=== PAGE EXTRACT ===

Six Practical Rate‑Limiting Techniques for Microservices

Service rate limiting protects microservices by controlling request frequency. This guide presents six common algorithms, their Java implementations, test cases, and practical trade‑offs, followed by middleware and gateway solutions for distributed environments.

Fixed Window Algorithm

The fixed‑window approach keeps a counter for a predefined time slice and rejects requests once the counter exceeds the allowed limit. Implementation parameters include window size (milliseconds) and maximum request count.

@Slf4j
public class FixedWindowRateLimiter {
    // window size in ms
    private long windowSize;
    // allowed requests per window
    private int maxRequestCount;
    // current count
    private AtomicInteger count = new AtomicInteger(0);
    // window right boundary timestamp
    private long windowBorder;

    public FixedWindowRateLimiter(long windowSize, int maxRequestCount) {
        this.windowSize = windowSize;
        this.maxRequestCount = maxRequestCount;
        windowBorder = System.currentTimeMillis() + windowSize;
    }

    public synchronized boolean tryAcquire() {
        long currentTime = System.currentTimeMillis();
        if (windowBorder < currentTime) {
            log.info("window reset");
            do {
                windowBorder += windowSize;
            } while (windowBorder < currentTime);
            count = new AtomicInteger(0);
        }
        if (count.intValue() < maxRequestCount) {
            count.incrementAndGet();
            log.info("tryAcquire success");
            return true;
        } else {
            log.info("tryAcquire fail");
            return false;
        }
    }
}

Test: allow 5 requests per 1000 ms. The result shows the first five calls succeed, the next ones are throttled until the window slides.

Pros: simple to implement. Cons: cannot handle burst traffic that spans window boundaries, leading to sudden spikes that may overload the backend.

===

WRITTEN PROBLEM A:
Summarize the rate-limiting article in two sentences.
The article and the rows come from different sources.

=== ITEMS ===

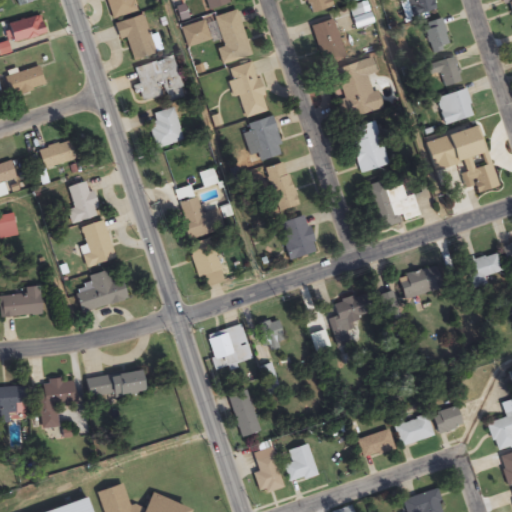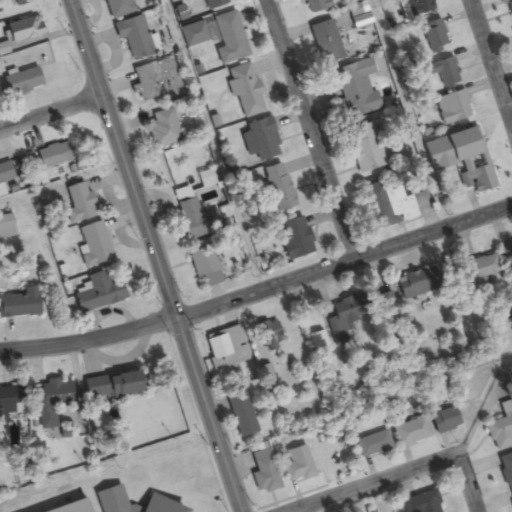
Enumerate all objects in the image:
building: (21, 2)
building: (210, 4)
building: (312, 6)
building: (416, 7)
building: (117, 8)
building: (118, 8)
building: (509, 9)
building: (23, 29)
building: (434, 36)
building: (133, 37)
building: (228, 39)
building: (326, 42)
road: (491, 61)
building: (441, 71)
building: (442, 72)
building: (156, 80)
building: (21, 82)
building: (244, 90)
building: (354, 91)
building: (451, 107)
building: (451, 108)
road: (51, 116)
building: (162, 129)
road: (304, 131)
building: (260, 141)
building: (464, 144)
building: (364, 148)
building: (53, 155)
building: (4, 173)
building: (477, 179)
building: (279, 187)
building: (387, 202)
building: (78, 203)
building: (190, 211)
building: (295, 238)
building: (93, 245)
building: (507, 254)
road: (155, 255)
building: (203, 262)
building: (480, 268)
building: (414, 284)
road: (258, 289)
building: (98, 292)
building: (19, 304)
building: (341, 320)
building: (267, 336)
building: (225, 348)
building: (110, 386)
building: (50, 401)
building: (7, 402)
building: (240, 414)
building: (444, 421)
building: (410, 431)
building: (499, 433)
building: (372, 445)
building: (297, 465)
building: (505, 469)
building: (263, 472)
road: (404, 472)
building: (130, 502)
building: (129, 503)
building: (420, 503)
building: (72, 507)
building: (72, 507)
building: (339, 511)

===

WRITTEN PROBLEM B:
Please write out the rows from their start through the line holding "building: (451, 108)", inclusive, substituting "structure" for each "building" and changing nothing else. Omit the pictures.

COMPLETE OUTPUT A:
The article presents six common rate-limiting algorithms for microservices, with Java implementations, test cases and trade-offs, followed by middleware and gateway solutions for distributed environments. Its fixed-window approach keeps a counter for a predefined time slice and rejects requests once the limit is exceeded; it is simple to implement but cannot handle burst traffic that spans window boundaries.

COMPLETE OUTPUT B:
Enumerate all objects in the image:
structure: (21, 2)
structure: (210, 4)
structure: (312, 6)
structure: (416, 7)
structure: (117, 8)
structure: (118, 8)
structure: (509, 9)
structure: (23, 29)
structure: (434, 36)
structure: (133, 37)
structure: (228, 39)
structure: (326, 42)
road: (491, 61)
structure: (441, 71)
structure: (442, 72)
structure: (156, 80)
structure: (21, 82)
structure: (244, 90)
structure: (354, 91)
structure: (451, 107)
structure: (451, 108)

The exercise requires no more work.